When the nine lawyers on the Oklahoma Supreme Court meet to hear a case, no legislation is safe. That's because the justices on the Supreme Court regularly act as though they are lawmakers instead of judges.
My most recent paper, Legislators
in Black Robes: Unelected Lawmaking by the Oklahoma Supreme Court,
explains how the justices achieve this lawmaking.
When the justices decide their
mission is to take out a law, they weaponize otherwise mundane provisions of
the state constitution (the single subject rule and the ban on special laws,
for example) to strike the law down. If that tool is too blunt of an instrument
for their purpose, they declare a law “ambiguous” and go about re-writing it
from the bench. They justify the re-writing as an attempt to conjure the
“intent” of the statute, regardless of what the actual words on the page say.
If the law the justices want to strike down isn’t ripe for review, no problem.
The Court has invented a concept called “public interest standing,” which
allows the justices to hear virtually any case they desire so long as it concerns
a “matter of great importance.”
These are not the actions of a properly functioning
judicial branch. These are the tactics of political actors who want to
substitute their own policy preferences for those of the people elected by the
public to make policy. It’s disheartening to see such disregard for the
separation of powers from people who went to law school and swore an oath to
uphold the Oklahoma Constitution.
Oklahoma’s particular flavor of judicial activism is
worse than the type we see in the federal courts because the Oklahoma
Constitution dictates
far more judicial restraint than does the federal constitution.

**WHAT THIS EXERCISE ASKS:**
1. Answer these questions from the passage on the Oklahoma Supreme Court:
(a) How many lawyers sit on the Oklahoma Supreme Court?
(b) What concept lets the justices hear a case so long as it concerns a "matter of great importance"?
(c) Which two provisions of the state constitution are given as examples of the tools used to strike down a law?
2. Please continue the passage on the Oklahoma Supreme Court, starting after its last sentence.
The entries after this point are separate material, unconnected to the passage on the Oklahoma Supreme Court.

(Saved data entries)
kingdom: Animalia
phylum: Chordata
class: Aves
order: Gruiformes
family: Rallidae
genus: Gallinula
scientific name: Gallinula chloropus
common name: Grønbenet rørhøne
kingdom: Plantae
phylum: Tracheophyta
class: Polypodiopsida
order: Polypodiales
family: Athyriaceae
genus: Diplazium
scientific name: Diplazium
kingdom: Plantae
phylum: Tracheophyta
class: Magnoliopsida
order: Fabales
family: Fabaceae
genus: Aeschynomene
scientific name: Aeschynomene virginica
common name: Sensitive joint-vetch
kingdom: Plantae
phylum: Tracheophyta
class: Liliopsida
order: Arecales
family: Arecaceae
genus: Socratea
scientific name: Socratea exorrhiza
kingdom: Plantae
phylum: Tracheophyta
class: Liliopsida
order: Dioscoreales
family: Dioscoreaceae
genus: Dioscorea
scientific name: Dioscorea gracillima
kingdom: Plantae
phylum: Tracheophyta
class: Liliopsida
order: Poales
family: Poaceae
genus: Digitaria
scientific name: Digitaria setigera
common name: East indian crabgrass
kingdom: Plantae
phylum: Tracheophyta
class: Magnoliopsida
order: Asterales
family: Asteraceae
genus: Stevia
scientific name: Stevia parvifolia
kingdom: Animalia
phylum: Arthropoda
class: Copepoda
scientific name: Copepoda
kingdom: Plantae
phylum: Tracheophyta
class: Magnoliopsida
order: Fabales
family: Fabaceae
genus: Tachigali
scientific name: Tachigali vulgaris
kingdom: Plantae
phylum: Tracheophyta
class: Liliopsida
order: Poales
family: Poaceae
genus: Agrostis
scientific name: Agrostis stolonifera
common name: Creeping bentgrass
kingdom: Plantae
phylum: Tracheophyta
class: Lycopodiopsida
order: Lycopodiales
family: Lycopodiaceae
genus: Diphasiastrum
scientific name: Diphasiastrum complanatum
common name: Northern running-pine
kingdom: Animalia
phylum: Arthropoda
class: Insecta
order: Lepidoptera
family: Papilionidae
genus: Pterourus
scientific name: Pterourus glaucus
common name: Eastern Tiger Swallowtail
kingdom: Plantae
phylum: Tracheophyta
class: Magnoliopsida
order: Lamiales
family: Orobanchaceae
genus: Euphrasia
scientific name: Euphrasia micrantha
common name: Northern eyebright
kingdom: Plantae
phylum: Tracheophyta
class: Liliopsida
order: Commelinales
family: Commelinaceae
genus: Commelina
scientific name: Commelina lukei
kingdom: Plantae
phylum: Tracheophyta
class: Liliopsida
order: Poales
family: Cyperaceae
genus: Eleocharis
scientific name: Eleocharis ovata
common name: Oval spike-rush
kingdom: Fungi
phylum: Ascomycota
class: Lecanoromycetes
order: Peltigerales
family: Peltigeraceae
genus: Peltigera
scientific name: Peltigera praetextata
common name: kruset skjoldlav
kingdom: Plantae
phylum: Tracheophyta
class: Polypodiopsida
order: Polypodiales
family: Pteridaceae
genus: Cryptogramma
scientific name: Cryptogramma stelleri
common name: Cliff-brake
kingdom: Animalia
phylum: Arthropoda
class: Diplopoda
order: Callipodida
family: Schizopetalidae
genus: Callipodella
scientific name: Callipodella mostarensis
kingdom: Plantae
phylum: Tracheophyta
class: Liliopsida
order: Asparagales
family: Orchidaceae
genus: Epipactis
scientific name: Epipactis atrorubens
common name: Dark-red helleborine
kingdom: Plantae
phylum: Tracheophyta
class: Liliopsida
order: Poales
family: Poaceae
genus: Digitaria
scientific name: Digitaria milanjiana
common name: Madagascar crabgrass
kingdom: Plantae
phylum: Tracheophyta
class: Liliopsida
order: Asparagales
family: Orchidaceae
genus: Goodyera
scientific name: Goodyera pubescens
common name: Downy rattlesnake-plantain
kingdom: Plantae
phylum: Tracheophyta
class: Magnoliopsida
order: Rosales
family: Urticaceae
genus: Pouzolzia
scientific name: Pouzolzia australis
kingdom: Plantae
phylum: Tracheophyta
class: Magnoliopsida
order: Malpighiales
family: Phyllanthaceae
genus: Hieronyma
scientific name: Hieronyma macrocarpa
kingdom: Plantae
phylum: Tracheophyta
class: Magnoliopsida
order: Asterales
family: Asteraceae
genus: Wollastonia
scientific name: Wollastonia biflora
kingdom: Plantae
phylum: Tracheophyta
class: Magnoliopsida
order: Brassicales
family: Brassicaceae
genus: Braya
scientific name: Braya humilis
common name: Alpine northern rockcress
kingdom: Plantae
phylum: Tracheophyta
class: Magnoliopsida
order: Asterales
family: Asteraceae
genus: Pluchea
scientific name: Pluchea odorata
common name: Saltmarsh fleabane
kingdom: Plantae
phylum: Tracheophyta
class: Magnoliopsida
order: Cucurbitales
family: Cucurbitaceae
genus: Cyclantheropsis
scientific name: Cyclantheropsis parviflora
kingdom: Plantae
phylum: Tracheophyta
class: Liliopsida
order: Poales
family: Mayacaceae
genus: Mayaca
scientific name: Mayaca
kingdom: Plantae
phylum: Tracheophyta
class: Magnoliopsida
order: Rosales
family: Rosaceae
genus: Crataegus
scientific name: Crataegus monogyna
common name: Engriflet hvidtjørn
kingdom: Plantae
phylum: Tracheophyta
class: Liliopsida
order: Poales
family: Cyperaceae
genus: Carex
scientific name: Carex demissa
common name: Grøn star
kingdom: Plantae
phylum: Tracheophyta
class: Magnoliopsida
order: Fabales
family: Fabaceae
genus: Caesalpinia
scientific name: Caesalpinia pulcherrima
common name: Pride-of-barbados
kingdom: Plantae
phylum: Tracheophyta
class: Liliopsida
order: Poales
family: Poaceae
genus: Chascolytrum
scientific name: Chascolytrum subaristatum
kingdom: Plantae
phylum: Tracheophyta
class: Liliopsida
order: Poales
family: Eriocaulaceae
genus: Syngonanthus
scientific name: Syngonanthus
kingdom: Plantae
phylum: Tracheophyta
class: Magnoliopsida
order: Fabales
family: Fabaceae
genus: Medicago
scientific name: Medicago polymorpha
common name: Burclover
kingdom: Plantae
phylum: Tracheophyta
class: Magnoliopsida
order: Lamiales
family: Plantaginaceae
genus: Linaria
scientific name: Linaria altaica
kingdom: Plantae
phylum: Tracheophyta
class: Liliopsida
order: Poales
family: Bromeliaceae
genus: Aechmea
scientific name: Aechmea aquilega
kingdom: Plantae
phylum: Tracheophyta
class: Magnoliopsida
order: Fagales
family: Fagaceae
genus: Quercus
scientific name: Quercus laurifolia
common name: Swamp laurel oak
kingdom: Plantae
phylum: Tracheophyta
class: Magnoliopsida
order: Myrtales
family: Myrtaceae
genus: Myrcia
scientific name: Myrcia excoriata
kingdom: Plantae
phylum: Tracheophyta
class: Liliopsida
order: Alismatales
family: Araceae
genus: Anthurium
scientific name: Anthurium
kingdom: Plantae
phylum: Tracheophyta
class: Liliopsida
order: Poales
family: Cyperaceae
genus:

**SOLVED TASKS:**
1.
(a) Nine.
(b) Public interest standing.
(c) The single subject rule and the ban on special laws.

2.
Where the US Constitution gives Congress very limited powers (making federal
courts more justified in striking down legislative enactments), the Oklahoma
Constitution allows the legislature to pass any law not specifically forbidden
by the state or federal constitution (meaning the state courts should very
rarely invalidate the legislature’s enactments).
Worse still, the Oklahoma Supreme Court appears to
consistently favor a connected group that has a financial and professional
interest in the Court’s rulings. Trial lawyers—despite comprising less than one
percent of Oklahoma’s population—have captured the process for selecting justices for the Supreme Court. Unsurprisingly, the Court consistently
rules in a manner that expands liability, favoring trial lawyers.
Which brings us to
the heart of the problem, and gives us a clue as to a solution. Oklahoma will never
be a Top Ten state until we replace judges beholden to trial lawyers with neutral
jurists who will simply apply the law. And we will not break the trial bar’s
grip on the courts until we change our method of selecting judges and justices.
Getting rid of the Judicial Nominating Commission will require a constitutional
amendment, but one that is long overdue. We just need some state leaders with enough
courage to take the reins and get the job done.